Dense and Sparse Coding: Theory and Architectures.

2020 
The sparse representation model has been successfully utilized in a number of signal and image processing tasks; however, recent research has highlighted its limitations in certain deep-learning architectures. This paper proposes a novel dense and sparse coding model that considers the problem of recovering a dense vector $\mathbf{x}$ and a sparse vector $\mathbf{u}$ given linear measurements of the form $\mathbf{y} = \mathbf{A}\mathbf{x}+\mathbf{B}\mathbf{u}$. Our first theoretical result proposes a new natural geometric condition based on the minimal angle between subspaces corresponding to the measurement matrices $\mathbf{A}$ and $\mathbf{B}$ to establish the uniqueness of solutions to the linear system.
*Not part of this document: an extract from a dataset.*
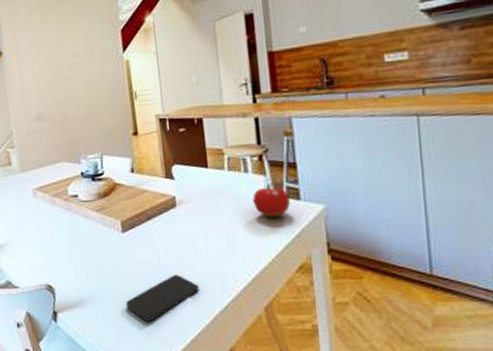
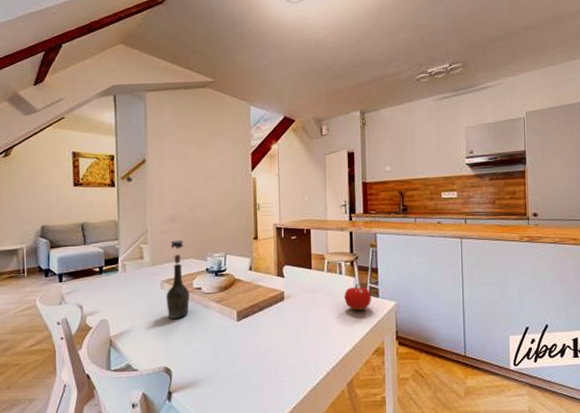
bottle: none [38,141,67,231] -> present [166,240,190,319]
smartphone: present [126,274,199,322] -> none [235,356,297,398]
The second analysis shows that, under mild assumptions and sufficient linear measurements, a convex program recovers the dense and sparse components with high probability. The standard RIPless analysis cannot be directly applied to this setup. Our proof is a non-trivial adaptation of techniques from anisotropic compressive sensing theory and is based on an analysis of a matrix derived from the measurement matrices $\mathbf{A}$ and $\mathbf{B}$. We begin by demonstrating the effectiveness of the proposed model on simulated data. Then, to address its use in a dictionary learning setting, we propose a dense and sparse auto-encoder (DenSaE) that is tailored to it. We demonstrate that a) DenSaE denoises natural images better than architectures derived from the sparse coding model ($\mathbf{B}\mathbf{u}$), b) training the biases in the latter amounts to implicitly learning the $\mathbf{A}\mathbf{x} + \mathbf{B}\mathbf{u}$ model, and c) $\mathbf{A}$ and $\mathbf{B}$ capture low- and high-frequency contents, respectively.